Les pays pauvres privés de vaccins

27 Janvier 2021

« Alors que 40 millions de doses ont été administrées dans des pays à revenu élevés, 25 doses seulement l’ont été, et dans un seul des pays à faibles revenus », dénonçait le 18 janvier le directeur général de l’Organisation mondiale de la santé (OMS), le Dr Tedros Ghebreyesus. « Pas 25 millions, pas 25 000, seulement 25 », poursuivait-il !

Jusqu’à présent, aucun des principaux vaccins occidentaux n’a encore été administré en Afrique. Certains pays ont pour leur part commandé des vaccins chinois ou russe.

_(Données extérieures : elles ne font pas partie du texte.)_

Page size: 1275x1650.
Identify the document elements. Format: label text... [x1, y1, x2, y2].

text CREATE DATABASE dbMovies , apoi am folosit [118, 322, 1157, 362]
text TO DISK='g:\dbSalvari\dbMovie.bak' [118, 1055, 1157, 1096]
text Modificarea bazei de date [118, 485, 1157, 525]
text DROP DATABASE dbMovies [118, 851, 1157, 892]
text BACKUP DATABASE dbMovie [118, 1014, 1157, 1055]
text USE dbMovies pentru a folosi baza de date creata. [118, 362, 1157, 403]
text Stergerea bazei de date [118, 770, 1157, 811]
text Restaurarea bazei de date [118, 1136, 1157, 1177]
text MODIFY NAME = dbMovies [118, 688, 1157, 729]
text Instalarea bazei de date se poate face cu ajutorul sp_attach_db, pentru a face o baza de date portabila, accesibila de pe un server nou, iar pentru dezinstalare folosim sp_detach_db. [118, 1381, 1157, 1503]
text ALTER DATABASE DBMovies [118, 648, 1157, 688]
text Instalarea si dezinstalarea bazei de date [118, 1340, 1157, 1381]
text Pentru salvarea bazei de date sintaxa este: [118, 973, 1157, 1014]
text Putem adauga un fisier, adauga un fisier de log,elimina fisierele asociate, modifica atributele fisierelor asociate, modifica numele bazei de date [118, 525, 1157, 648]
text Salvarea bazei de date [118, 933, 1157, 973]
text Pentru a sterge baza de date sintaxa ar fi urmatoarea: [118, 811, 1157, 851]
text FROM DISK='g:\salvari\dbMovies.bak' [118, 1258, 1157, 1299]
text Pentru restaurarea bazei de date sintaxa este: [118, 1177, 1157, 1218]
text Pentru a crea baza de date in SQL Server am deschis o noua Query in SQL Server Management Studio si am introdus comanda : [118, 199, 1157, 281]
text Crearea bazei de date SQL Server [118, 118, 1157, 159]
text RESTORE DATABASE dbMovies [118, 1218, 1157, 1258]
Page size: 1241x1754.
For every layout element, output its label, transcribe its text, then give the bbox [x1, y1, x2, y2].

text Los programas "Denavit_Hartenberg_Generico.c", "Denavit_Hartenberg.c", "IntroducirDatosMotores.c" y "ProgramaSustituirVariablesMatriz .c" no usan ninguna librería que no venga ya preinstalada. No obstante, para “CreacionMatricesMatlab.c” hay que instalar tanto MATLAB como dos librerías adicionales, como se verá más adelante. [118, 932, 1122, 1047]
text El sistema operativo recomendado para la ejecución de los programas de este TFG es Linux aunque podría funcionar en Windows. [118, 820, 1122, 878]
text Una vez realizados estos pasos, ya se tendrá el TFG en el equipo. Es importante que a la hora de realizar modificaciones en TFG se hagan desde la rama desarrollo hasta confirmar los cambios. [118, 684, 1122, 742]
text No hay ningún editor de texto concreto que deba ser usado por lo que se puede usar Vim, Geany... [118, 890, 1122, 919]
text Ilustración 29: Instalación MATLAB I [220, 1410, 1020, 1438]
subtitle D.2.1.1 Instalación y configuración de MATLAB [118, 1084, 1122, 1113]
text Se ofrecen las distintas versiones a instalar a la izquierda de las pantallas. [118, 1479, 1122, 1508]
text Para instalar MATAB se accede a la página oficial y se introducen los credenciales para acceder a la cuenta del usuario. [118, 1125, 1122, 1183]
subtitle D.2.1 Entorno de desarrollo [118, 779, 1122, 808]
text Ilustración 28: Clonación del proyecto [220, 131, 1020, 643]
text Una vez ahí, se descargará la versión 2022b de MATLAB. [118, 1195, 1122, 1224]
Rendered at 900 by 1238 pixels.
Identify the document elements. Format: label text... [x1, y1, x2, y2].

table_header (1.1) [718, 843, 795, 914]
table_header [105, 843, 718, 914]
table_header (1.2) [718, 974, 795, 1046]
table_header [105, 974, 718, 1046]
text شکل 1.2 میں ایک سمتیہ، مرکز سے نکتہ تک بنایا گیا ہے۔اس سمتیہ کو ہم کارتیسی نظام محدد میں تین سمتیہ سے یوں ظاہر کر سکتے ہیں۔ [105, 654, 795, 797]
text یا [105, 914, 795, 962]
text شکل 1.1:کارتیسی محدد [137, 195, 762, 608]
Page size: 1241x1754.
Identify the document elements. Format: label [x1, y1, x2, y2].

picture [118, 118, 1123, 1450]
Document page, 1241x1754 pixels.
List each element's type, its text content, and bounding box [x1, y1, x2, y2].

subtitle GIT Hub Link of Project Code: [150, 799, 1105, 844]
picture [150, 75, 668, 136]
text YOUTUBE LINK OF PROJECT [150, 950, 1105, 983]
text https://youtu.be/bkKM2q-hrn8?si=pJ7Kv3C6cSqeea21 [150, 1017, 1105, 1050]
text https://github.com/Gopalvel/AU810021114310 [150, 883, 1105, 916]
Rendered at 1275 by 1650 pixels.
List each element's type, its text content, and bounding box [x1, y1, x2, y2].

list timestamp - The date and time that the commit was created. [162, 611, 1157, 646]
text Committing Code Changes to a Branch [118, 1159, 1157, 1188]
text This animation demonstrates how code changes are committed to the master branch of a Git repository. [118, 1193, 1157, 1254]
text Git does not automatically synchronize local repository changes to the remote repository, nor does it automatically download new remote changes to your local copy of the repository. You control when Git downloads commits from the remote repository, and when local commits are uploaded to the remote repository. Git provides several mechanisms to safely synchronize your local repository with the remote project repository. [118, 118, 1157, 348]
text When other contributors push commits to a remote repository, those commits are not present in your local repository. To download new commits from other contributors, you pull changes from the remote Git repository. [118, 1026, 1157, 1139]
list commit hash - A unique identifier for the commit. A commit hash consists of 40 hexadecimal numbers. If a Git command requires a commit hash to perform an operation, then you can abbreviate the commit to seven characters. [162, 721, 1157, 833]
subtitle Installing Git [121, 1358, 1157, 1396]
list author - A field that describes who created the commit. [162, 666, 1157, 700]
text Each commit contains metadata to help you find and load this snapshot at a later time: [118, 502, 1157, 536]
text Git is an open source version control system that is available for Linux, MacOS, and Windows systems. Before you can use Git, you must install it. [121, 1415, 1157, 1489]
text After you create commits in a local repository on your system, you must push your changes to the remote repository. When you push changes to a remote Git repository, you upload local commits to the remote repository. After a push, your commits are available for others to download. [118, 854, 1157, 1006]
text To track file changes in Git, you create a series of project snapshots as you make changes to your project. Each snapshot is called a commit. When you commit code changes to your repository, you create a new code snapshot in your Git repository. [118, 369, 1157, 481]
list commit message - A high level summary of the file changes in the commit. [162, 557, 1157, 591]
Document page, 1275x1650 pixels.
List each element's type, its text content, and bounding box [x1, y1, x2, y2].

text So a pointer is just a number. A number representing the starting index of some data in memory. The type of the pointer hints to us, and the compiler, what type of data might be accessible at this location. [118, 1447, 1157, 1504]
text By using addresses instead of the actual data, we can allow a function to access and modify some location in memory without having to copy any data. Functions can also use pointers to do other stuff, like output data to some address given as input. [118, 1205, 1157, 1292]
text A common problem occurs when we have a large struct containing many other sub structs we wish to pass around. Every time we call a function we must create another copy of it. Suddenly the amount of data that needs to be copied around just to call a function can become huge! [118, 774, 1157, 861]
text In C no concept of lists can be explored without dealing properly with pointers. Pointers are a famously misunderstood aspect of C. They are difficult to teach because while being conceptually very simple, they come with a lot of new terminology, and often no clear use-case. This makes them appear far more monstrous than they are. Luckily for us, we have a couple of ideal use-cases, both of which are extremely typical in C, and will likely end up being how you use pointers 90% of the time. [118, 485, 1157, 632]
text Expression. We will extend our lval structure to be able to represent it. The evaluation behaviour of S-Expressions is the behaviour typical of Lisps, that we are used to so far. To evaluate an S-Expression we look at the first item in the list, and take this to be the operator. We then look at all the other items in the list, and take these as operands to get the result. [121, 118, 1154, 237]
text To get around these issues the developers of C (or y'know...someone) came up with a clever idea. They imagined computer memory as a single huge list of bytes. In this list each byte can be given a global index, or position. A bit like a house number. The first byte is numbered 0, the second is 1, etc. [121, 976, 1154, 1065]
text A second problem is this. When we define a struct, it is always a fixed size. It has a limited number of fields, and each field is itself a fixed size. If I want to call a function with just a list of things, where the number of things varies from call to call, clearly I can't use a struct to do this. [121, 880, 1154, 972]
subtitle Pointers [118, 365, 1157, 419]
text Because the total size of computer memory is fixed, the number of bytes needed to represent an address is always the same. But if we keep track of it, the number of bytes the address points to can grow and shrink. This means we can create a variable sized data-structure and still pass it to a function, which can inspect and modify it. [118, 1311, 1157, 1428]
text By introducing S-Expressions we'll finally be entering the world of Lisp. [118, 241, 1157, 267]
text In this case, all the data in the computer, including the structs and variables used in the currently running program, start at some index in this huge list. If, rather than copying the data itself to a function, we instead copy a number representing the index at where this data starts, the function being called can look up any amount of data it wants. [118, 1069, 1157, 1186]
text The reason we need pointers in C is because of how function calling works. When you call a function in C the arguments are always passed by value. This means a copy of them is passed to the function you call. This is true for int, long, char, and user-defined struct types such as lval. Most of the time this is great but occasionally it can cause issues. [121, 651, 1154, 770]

L’Afrique semble avoir été moins touchée en 2020 par la pandémie que l’Europe, les USA ou le Brésil, quoiqu’il soit bien difficile de connaître exactement la situation sanitaire du continent. Le rythme des infections s’y accélère cependant depuis quelques semaines et, avec la propagation de la souche sud-africaine à d’autres pays, l’on peut craindre une catastrophe. Quand on voit comment le système hospitalier des pays développés a été débordé, on peut sans peine imaginer l’hécatombe qui se produirait dans des pays où les rares hôpitaux manquent de médecins, de médicaments, de respirateurs et de tous les produits nécessaires pour prendre en charge la maladie.

Les pays pauvres d’Afrique et des autres continents sont les bons derniers dans la file d’attente pour bénéficier des vaccins, et il est d’ores et déjà certain qu’ils ne les auront jamais en quantité suffisante. Pendant que les chercheurs testaient leurs candidats vaccins, notamment sur les populations des pays sous-développés, les dirigeants des trusts pharmaceutiques mettaient en concurrence les pays riches et négociaient avec eux des contrats de préréservation. Plus de la moitié des doses de vaccins sont ainsi préemptées depuis longtemps, pour 14 % de la population mondiale.

L’OMS a bien mis en place un dispositif destiné à laisser une petite place aux pays pauvres. Les dirigeants des grandes puissances ont été invités à verser quelques centaines de millions d’euros à cet organisme, le Covax, censé discuter avec les laboratoires pharmaceutiques, puis répartir les doses ainsi obtenues entre pays pauvres. Mais les responsables de l’OMS eux-mêmes expliquent que ces laboratoires ont préféré privilégier les accords bilatéraux, plus profitables, avec les pays riches.

Il se passe aujourd’hui avec le coronavirus ce qui s’était produit dans les années 1990 avec le Sida. Le traitement antirétroviral contre cette maladie, mis au point aux États-Unis, n’avait été disponible que six ans après pour les Africains, pourtant les plus frappés par la maladie. Entre-temps douze millions de personnes étaient mortes du Sida sur le continent.

« Permettre un accès équitable aux vaccins », comme le dit le programme du Covax, ne peut se réaliser en système capitaliste. Seule y règne la loi du profit, y compris pour les médicaments vitaux.